_YOUR INSTRUCTIONS_. Below are the records; give again exactly the lines that run from the one with "rapide à préparer" through the last line.

*** DATA PROVIDED

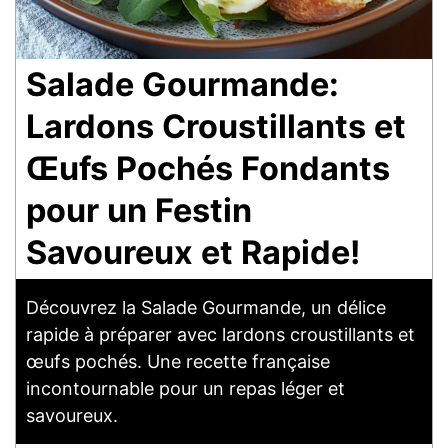
Salade Gourmande:
Lardons Croustillants et
Œufs Pochés Fondants
pour un Festin
Savoureux et Rapide!
Découvrez la Salade Gourmande, un délice
rapide à préparer avec lardons croustillants et
œufs pochés. Une recette française
incontournable pour un repas léger et
savoureux.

******

_EXPECTED OUTPUT_.
rapide à préparer avec lardons croustillants et
œufs pochés. Une recette française
incontournable pour un repas léger et
savoureux.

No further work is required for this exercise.